Sejumlah pemerhati sosial di Kota Langsa menilai, sebagai lembaga yang mengelola dana umat, Baitul Mal seharusnya membuka secara jelas laporan pengelolaan dana kepada publik. Transparansi dianggap penting agar masyarakat mengetahui dengan pasti bagaimana dana zakat dan infak tersebut dihimpun, dikelola, hingga disalurkan.
“Dana yang dikelola itu bukan dana pribadi atau lembaga, tetapi dana umat.
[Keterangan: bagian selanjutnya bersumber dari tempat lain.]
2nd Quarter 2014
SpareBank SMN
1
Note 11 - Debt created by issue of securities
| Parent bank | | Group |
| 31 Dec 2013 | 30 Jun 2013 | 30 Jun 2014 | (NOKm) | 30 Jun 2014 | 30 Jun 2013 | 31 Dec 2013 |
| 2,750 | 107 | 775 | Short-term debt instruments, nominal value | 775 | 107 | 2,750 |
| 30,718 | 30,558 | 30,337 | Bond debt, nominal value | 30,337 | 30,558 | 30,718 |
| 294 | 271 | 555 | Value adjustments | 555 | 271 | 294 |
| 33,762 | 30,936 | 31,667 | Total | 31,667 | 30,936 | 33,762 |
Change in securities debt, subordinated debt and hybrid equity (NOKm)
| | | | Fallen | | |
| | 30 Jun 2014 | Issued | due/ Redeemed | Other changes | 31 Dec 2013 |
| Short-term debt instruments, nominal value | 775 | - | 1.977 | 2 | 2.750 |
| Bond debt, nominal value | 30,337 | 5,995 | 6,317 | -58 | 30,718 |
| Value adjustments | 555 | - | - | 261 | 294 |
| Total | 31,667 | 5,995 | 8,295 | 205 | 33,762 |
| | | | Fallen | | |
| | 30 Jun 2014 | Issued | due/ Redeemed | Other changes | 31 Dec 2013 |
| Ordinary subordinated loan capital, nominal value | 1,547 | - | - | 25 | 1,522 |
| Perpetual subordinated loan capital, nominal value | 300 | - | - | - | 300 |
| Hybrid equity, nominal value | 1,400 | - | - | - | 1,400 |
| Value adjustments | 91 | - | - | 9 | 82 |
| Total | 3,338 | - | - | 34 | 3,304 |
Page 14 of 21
Karena itu publik berhak mengetahui secara terbuka bagaimana pengelolaannya,” ujar seorang pemerhati sosial di Kota Langsa kepada media ini.
Menurutnya, keterbukaan dapat dilakukan dengan mempublikasikan rancangan program penyaluran zakat, laporan realisasi anggaran, hingga daftar penerima manfaat secara berkala.
Publik juga mendorong agar Baitul Mal Kota Langsa memanfaatkan website resmi, media sosial, maupun platform digital lainnya untuk mempublikasikan laporan tersebut sehingga mudah diakses oleh masyarakat luas.
Langkah transparansi ini dinilai penting tidak hanya untuk meningkatkan kepercayaan masyarakat, tetapi juga untuk menghindari munculnya kecurigaan di tengah umat terkait pengelolaan dana zakat yang jumlahnya mencapai miliaran rupiah setiap tahunnya.